What to do> Please rewrite the lines below with "common name" changed to "vernacular name" everywhere and nothing else altered. Leave out the pictures.

** START OF Entries **

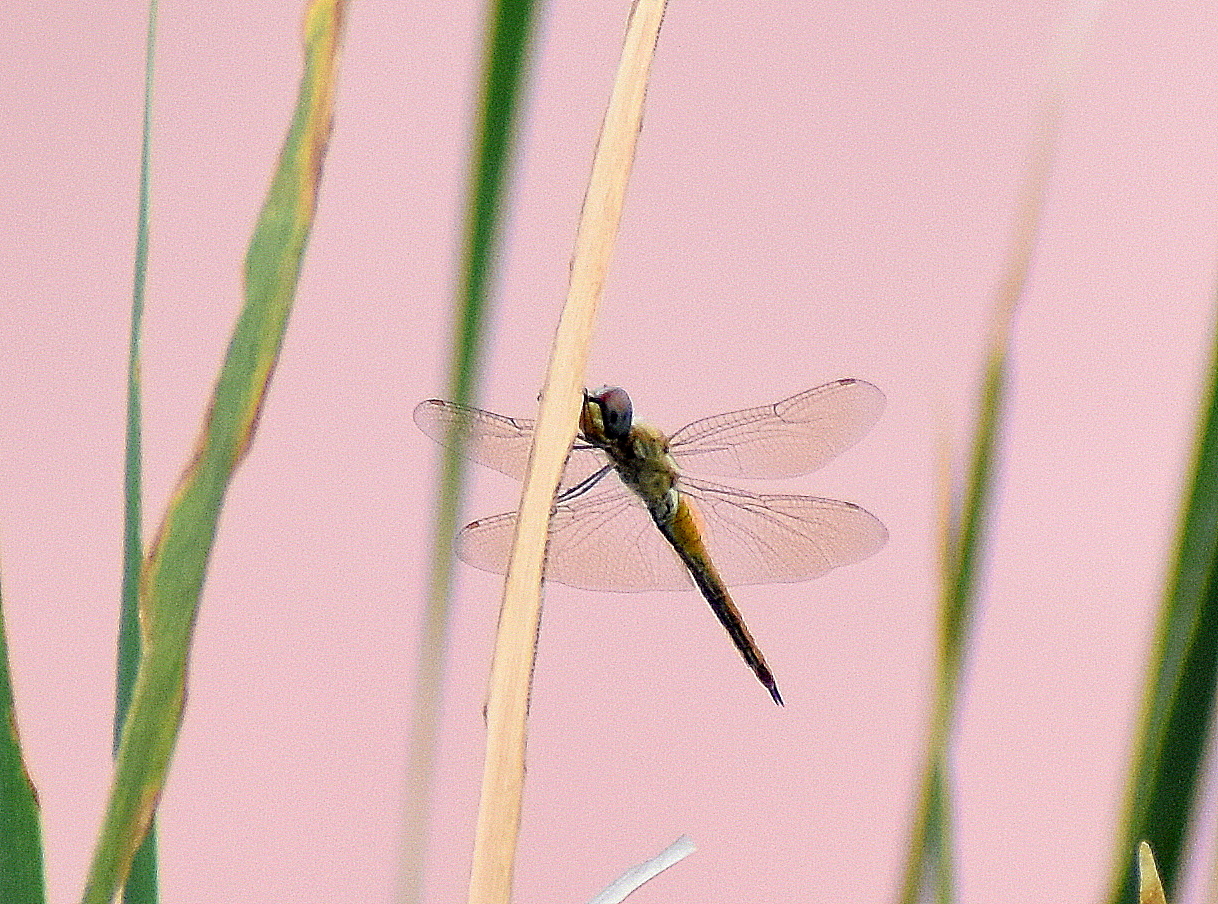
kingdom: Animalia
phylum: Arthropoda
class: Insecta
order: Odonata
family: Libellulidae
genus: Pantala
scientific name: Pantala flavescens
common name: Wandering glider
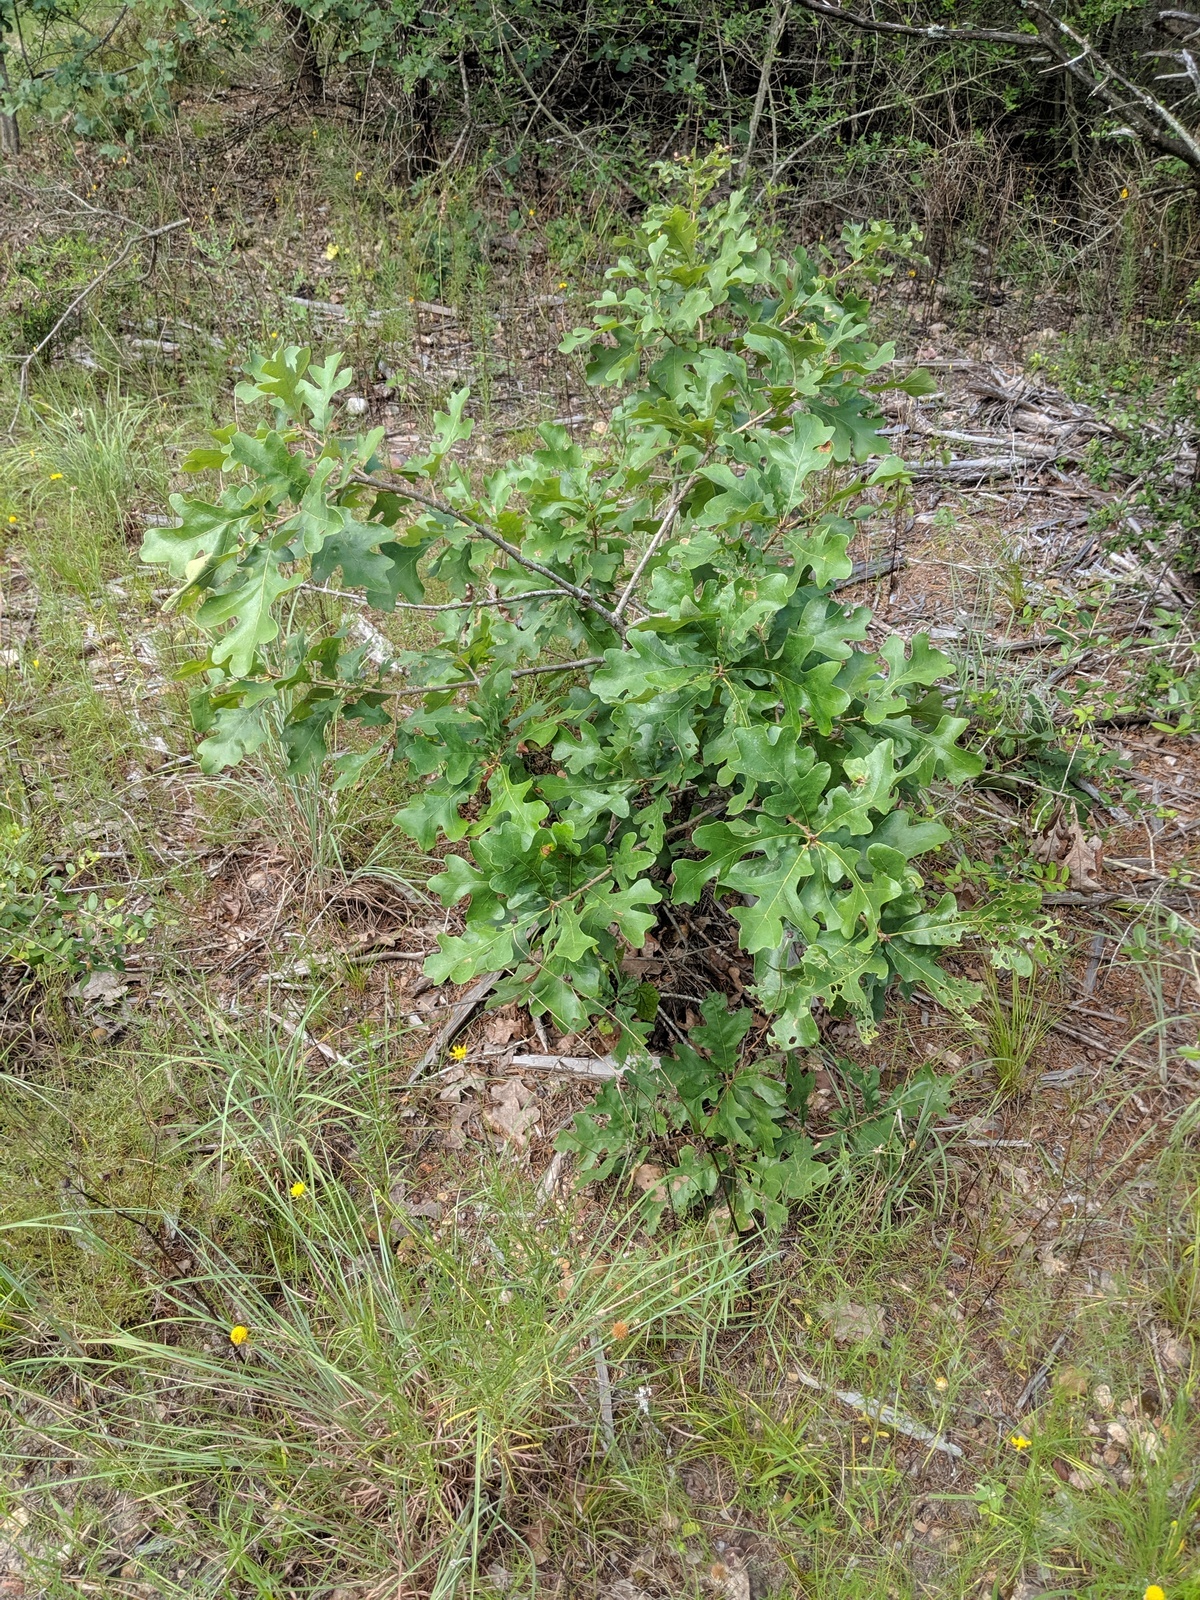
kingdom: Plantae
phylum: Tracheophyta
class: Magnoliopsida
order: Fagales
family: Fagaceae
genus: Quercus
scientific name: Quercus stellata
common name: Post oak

** END OF Entries **

Output of the task>
kingdom: Animalia
phylum: Arthropoda
class: Insecta
order: Odonata
family: Libellulidae
genus: Pantala
scientific name: Pantala flavescens
vernacular name: Wandering glider
kingdom: Plantae
phylum: Tracheophyta
class: Magnoliopsida
order: Fagales
family: Fagaceae
genus: Quercus
scientific name: Quercus stellata
vernacular name: Post oak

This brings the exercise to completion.